Scientists at the University of Cambridge (Cambridge, UK) have reconstructed the early conditions of the Earth’s oceans to find that spontaneous chemical reactions could have generated the first biological molecules, before the evolution of organisms or the existence of enzymes.1 The study published in the journal Molecular Systems Biology presents data collected from liquid chromatography–triple quadrupole mass spectrometry (LC–QTOF‑MS) suggesting that reactions central to our core metabolism could have spontaneously occurred.
Life in its primitive form is widely thought to have begun around 4 billion years ago on Earth. At this time, the oceans are believed to have been iron-rich. As to how it began, there are a number of theories. One of the most prominent and well-known is that of Miller and Urey in 1953 who demonstrated that amino acids could be created by applying an electrical charge to a “primordial soup” of hydrogen, methane, water, and ammonia. The hypothesis that the amino acids spontaneously formed could be lthe basis of enzymatic proteins required for metabolism.
Core metabolic processes are essential to life, and are responsible for the production of energy, lipids, proteins, and more. The reactions involved within the metabolism network are largely conserved across all organisms, suggesting a single origin from which the network has evolved. Core metabolism has been thought to have come after the formation of proteins as enzymes are key to many metabolic reactions.
The team reconstructed conditions of the Archean Ocean (4 billion years ago) based on the sediment composition proposed by the literature. Metabolites key to central metabolism (including glucose-6-phosphate [G6P], fructose-6-phosphate [F6P], and fructose 1,6-bisphosphate [F16BP]) were incubated at 50–90 ºC in water, the temperature of water around the hydrothermal vents of oceanic volcanoes. The resulting compounds were analyzed using LC–QTOF‑MS. The team was able to observe almost 29 spontaneous reactions, including the formation and interconversion of glucose, pyruvate, the amino acid precursor erythrose-4-phophate, and the nucleic acid precursor ribose-5-phosphate. By using single reaction monitoring mode for the analysis, the team were able to determine absolute quantities for 15 intermediates.
Markus Ralser of the University of Cambridge and the National Institute for Medical Research said: “Our results show that reaction sequences that resemble two essential reaction cascades of metabolism, glycolysis and the pentose-phosphate pathways, could have occurred spontaneously in the earth’s ancient oceans.” He added: “In our reconstructed version of the ancient Archean ocean, these metabolic reactions were particularly sensitive to the presence of ferrous iron, which was abundant in the early oceans, and accelerated many of the chemical reactions that we observe. We were surprised by how specific these reactions were.”
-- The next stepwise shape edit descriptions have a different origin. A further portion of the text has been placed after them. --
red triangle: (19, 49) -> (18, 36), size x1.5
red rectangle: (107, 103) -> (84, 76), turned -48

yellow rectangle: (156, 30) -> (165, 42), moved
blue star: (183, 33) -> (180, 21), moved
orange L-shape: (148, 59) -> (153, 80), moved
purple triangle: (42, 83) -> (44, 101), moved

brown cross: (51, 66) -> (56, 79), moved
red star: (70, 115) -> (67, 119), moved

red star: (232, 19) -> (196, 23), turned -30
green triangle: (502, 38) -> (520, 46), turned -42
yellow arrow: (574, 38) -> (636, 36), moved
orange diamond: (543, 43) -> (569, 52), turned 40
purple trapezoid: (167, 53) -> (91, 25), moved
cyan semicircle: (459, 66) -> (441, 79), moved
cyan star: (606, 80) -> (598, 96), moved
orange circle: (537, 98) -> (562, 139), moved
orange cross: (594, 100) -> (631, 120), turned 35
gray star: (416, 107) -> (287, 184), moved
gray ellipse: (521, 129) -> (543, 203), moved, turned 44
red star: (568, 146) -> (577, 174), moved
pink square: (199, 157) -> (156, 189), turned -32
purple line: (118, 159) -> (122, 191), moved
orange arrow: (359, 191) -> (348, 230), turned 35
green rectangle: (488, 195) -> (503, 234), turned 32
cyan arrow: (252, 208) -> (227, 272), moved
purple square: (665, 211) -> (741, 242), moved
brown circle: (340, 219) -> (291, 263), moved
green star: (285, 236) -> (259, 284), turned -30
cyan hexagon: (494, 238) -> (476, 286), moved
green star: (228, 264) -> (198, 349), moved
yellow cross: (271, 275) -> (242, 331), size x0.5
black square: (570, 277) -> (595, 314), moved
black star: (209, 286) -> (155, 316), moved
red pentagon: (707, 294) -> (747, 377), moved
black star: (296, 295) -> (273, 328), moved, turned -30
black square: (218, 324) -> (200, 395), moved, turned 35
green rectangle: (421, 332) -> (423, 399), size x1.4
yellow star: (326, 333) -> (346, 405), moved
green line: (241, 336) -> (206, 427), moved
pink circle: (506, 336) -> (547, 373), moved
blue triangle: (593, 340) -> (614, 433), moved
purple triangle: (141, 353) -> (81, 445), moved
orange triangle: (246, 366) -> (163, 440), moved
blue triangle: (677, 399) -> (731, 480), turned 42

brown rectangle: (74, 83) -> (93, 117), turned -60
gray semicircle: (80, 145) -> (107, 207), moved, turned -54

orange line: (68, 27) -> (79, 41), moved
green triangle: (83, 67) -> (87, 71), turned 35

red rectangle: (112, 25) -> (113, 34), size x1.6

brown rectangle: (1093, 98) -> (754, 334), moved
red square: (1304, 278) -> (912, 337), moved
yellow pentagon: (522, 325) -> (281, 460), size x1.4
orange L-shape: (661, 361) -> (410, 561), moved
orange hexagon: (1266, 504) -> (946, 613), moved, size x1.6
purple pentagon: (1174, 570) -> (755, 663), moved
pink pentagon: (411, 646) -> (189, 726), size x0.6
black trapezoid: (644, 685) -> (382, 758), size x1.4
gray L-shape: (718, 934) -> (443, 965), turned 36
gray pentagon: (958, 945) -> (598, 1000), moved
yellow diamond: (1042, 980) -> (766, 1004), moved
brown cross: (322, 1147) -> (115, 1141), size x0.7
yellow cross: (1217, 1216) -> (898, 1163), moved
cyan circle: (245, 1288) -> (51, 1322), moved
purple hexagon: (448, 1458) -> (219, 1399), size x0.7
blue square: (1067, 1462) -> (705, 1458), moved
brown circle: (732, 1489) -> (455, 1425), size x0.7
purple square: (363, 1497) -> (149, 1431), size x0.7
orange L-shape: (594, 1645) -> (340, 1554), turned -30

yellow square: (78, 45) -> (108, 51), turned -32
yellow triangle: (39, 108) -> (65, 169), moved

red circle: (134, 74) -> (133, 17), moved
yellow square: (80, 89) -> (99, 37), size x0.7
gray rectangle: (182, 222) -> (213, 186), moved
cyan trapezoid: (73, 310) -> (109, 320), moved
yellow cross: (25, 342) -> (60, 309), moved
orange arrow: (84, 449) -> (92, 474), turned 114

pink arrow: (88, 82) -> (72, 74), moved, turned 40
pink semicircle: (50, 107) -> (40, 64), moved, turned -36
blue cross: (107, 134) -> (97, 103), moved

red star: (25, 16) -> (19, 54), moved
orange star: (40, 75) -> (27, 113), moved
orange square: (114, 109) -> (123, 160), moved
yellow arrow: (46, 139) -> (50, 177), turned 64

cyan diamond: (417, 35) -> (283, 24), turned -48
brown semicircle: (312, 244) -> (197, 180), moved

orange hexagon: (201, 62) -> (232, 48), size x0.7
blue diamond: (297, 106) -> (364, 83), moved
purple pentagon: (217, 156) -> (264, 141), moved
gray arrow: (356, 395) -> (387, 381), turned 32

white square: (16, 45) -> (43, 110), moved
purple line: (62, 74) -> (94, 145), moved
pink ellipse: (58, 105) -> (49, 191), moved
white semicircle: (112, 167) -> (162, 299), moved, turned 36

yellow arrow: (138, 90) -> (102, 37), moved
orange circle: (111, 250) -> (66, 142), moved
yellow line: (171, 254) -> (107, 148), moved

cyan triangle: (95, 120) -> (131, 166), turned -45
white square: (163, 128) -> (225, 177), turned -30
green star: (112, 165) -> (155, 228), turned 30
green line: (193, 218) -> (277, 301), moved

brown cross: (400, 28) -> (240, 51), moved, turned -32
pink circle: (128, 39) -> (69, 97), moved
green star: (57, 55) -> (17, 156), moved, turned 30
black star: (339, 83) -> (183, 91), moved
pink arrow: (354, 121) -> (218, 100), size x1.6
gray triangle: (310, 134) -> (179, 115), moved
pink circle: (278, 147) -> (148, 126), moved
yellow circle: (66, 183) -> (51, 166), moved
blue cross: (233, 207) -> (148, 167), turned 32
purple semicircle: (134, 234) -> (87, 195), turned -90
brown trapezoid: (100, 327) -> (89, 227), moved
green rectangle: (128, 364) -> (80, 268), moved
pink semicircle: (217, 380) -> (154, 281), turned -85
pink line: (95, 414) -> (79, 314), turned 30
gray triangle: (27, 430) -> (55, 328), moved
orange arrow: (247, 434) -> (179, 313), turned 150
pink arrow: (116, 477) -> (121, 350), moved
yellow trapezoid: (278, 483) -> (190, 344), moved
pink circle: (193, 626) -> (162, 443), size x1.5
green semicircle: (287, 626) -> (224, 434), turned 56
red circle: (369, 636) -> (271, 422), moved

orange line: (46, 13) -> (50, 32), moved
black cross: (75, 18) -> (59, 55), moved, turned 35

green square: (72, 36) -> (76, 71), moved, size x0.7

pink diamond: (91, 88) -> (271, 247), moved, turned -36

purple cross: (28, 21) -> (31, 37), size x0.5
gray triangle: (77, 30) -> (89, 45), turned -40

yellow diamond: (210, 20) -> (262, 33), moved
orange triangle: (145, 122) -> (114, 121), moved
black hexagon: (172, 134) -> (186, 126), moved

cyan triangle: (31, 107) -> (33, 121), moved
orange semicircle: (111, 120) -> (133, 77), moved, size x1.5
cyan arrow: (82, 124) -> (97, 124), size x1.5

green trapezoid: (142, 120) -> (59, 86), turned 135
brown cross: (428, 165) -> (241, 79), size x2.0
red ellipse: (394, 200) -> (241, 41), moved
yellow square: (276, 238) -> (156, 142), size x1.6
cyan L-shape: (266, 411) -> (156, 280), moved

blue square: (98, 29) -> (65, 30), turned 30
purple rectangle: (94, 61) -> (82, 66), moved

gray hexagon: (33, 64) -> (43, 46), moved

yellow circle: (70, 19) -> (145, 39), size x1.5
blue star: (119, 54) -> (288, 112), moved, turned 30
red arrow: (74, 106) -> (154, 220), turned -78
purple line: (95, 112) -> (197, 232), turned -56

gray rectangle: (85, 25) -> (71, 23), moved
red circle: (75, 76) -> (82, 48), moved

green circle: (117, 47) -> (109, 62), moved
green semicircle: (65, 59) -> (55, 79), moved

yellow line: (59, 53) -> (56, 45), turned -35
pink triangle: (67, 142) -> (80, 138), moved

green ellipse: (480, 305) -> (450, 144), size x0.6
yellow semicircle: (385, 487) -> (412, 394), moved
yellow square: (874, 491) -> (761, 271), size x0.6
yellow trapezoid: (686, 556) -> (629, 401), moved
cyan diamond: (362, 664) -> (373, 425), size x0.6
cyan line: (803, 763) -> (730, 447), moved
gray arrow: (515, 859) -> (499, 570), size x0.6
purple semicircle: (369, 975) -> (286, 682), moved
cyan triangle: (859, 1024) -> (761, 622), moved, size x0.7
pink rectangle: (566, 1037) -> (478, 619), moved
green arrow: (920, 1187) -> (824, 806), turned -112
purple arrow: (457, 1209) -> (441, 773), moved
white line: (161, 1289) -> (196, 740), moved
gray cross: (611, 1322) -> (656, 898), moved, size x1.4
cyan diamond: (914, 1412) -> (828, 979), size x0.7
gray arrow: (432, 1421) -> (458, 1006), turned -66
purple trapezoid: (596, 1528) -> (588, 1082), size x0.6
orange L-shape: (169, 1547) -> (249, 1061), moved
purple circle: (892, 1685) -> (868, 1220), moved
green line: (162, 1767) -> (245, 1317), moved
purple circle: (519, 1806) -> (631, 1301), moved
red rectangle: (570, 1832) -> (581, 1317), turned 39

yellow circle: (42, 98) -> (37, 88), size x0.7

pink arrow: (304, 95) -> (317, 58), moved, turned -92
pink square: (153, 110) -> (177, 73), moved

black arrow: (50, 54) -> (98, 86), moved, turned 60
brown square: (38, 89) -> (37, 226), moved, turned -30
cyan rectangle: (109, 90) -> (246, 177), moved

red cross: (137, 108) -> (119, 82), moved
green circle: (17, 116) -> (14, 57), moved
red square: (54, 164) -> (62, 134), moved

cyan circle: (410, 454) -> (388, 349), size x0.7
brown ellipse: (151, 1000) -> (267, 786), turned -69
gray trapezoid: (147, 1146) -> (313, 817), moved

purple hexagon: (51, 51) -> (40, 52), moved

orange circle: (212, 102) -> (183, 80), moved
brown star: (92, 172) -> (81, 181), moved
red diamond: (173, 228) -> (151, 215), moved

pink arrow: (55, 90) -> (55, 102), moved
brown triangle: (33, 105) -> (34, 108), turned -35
The paper demonstrates the possibility that the iron-rich oceans could have been sufficient to catalyze the beginning of core metabolism, without the presence of enzymes. It also suggests that RNA molecules could have been formed from a basic mix of sugar metabolites. However, the origin of the sugar metabolites is still in question and the chance that a small solution of metabolites in an ocean could trigger the beginnings of life is questionable. &mdash B.D.
1. M.A. Keller, A.V. Turchyn, and M. Ralser, Molecular Systems Biology DOI 10.1002/msb.20145228 (2014).